Hürriyet yazarısın, Oktay Ekşi, Emin Çölaşan, Bekir Coşkun’dan kalan boşluğu dolduruyorsun. Onların diktiği gökdelene kurulmuşsun, Tamam eyvallah. Mirasyedi olman ve bir misyon için oraya getirilmene lafımız yok.
Bir şey söyle. En hafifinden sosyolojide yüksek lisans yapan bir öğrenci gibi gazete haberlerini toplayıp üstüne yorumlarını eklemek de neyin nesi?
“Pırıl pırıl subaylar içeri tıklıyormuş.” Öyle diyor hazret. Peki o subaylar pırıl pırıl gençlerin evlerine baskınlar düzenlerken nasıl parlıyorlar, bunu da anlat.
Hürriyet yazarısın, Doğan Kitap’tan kitabını bastırıyorsun, kendi gazetende röportaj yayınlatıyorsun (bari Milliyet veya Radikal’de yaptır.) Hürriyet grubunun kitap eklerinde hakkında yazılar çıkıyor, D&R kitaplarını ön raflara koymaya dünden teşne. Doğan Medya Grubunun televizyonlarında kitabının reklamları çıkıyor. Bilboardlara ilanın veriliyor. Bedava şöhret, bedava reklam.
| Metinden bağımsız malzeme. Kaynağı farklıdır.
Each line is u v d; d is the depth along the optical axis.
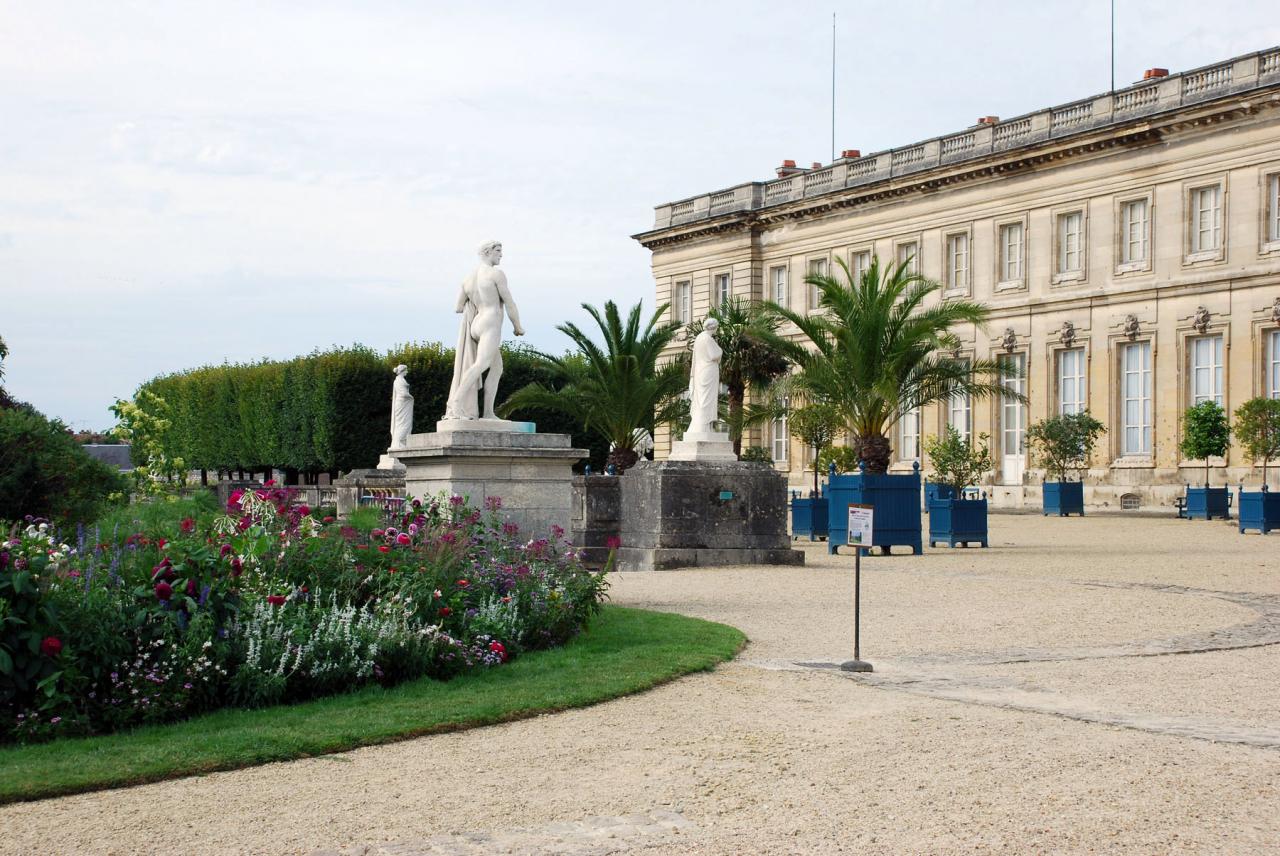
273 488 13.45
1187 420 44.56
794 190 65.44
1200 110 46.59
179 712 10.29
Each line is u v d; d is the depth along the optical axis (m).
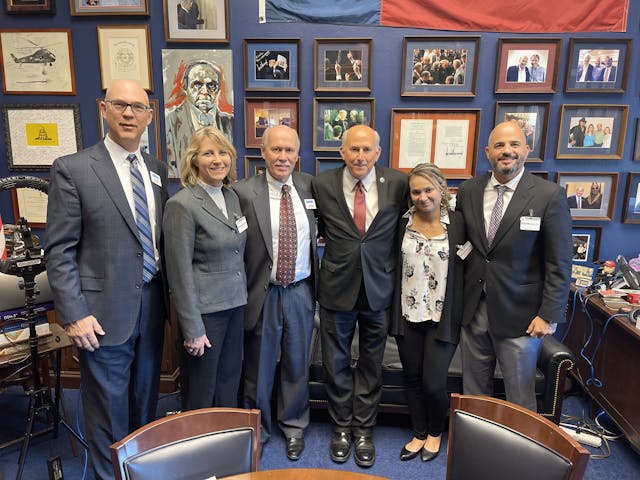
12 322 2.16
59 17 2.80
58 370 2.31
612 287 2.71
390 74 2.81
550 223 1.92
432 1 2.71
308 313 2.21
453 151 2.87
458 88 2.80
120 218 1.77
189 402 2.05
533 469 1.23
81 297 1.74
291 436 2.34
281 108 2.86
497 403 1.36
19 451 2.37
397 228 2.16
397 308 2.18
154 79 2.85
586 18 2.70
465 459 1.34
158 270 1.95
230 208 1.98
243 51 2.79
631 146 2.84
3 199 3.02
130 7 2.76
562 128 2.82
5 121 2.92
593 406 2.68
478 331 2.14
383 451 2.36
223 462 1.29
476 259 2.07
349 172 2.09
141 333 1.91
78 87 2.88
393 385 2.47
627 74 2.74
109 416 1.87
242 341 2.10
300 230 2.09
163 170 2.07
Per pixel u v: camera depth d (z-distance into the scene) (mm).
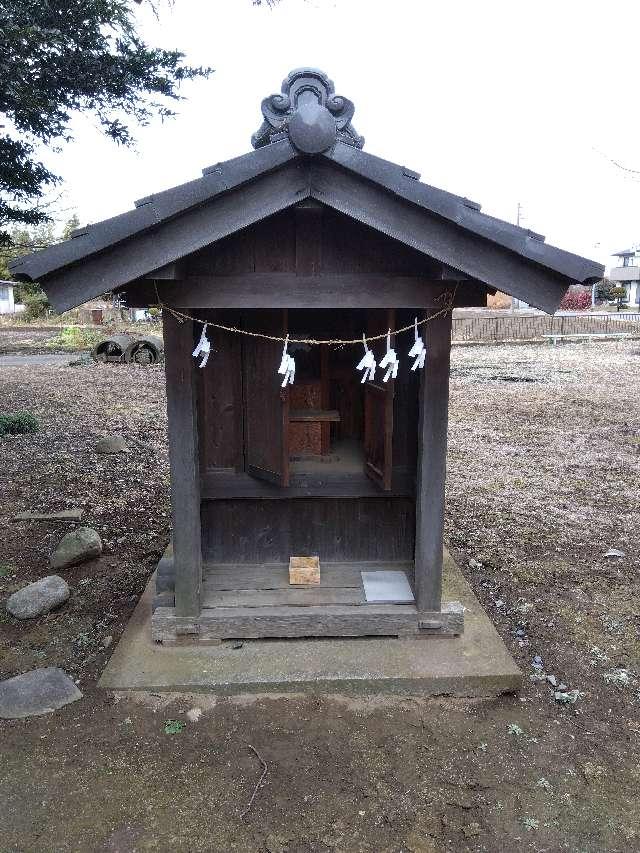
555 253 2805
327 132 2758
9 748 2965
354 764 2869
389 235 2943
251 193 2893
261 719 3143
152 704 3238
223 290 3145
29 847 2457
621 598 4488
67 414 11039
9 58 6031
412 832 2527
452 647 3576
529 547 5383
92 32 6656
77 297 2861
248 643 3600
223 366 3867
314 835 2512
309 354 4281
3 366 17922
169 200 2764
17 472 7484
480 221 2842
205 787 2740
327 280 3156
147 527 5777
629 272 53625
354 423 4602
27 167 7926
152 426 10086
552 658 3746
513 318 27188
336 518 4129
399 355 3896
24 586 4633
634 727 3148
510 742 3023
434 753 2945
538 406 11875
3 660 3701
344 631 3613
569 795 2717
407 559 4180
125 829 2537
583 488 7016
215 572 4051
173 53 7207
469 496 6746
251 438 3861
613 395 12945
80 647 3820
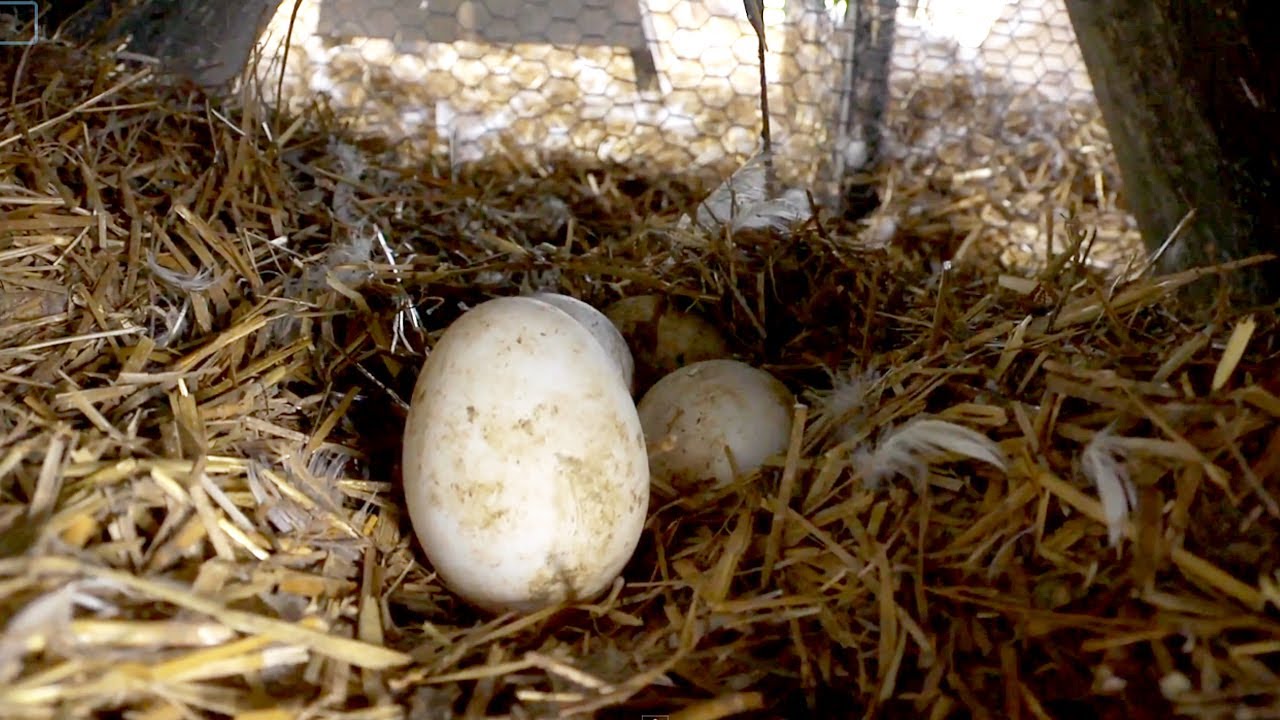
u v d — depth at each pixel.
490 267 0.53
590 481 0.37
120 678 0.30
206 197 0.50
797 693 0.37
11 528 0.33
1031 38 0.75
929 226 0.69
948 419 0.41
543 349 0.37
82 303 0.44
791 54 0.71
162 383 0.41
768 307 0.53
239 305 0.46
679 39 0.76
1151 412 0.37
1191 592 0.35
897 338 0.50
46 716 0.29
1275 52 0.43
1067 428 0.39
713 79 0.76
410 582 0.39
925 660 0.36
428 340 0.47
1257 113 0.45
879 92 0.70
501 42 0.77
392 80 0.75
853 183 0.71
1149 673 0.34
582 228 0.61
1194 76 0.47
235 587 0.35
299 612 0.35
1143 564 0.35
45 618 0.30
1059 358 0.42
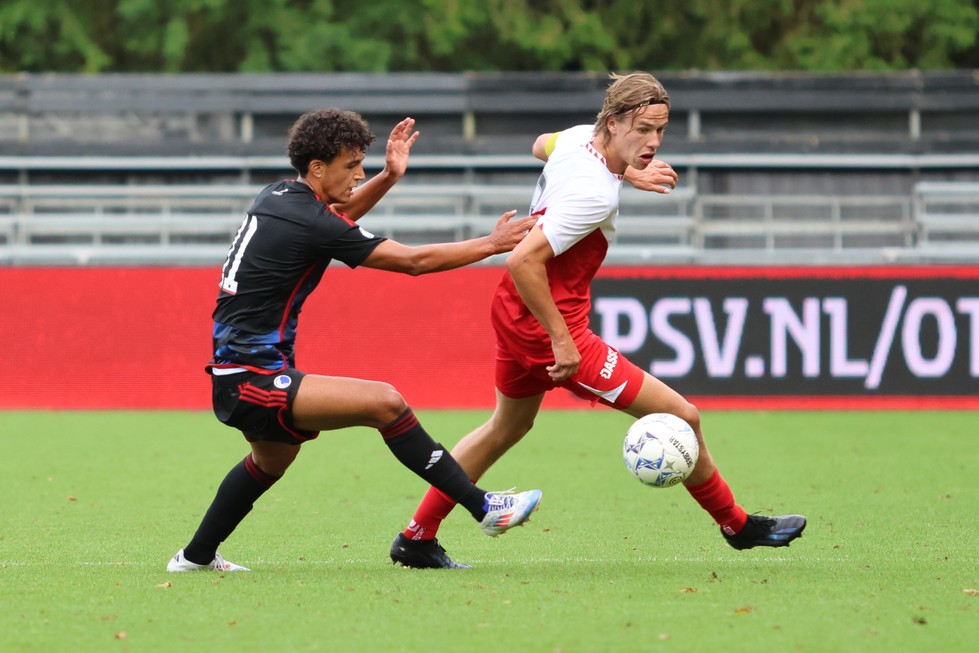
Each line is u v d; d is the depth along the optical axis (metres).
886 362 53.78
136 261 70.75
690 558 22.31
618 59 102.69
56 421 50.12
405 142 21.11
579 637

Hepsini geçtim, bir şey söyle. Başkalarının yanlışları üzerine bina ettiği doğrularınla bir yere gidemez bu gençlik. Senin doğruların ne? Sen ne söylüyorsun? Bu ülke böyle yönetilmemeli de nasıl yönetilmeli?
Bir şey söyle. Bilmediğimiz bir şey anlat mesela.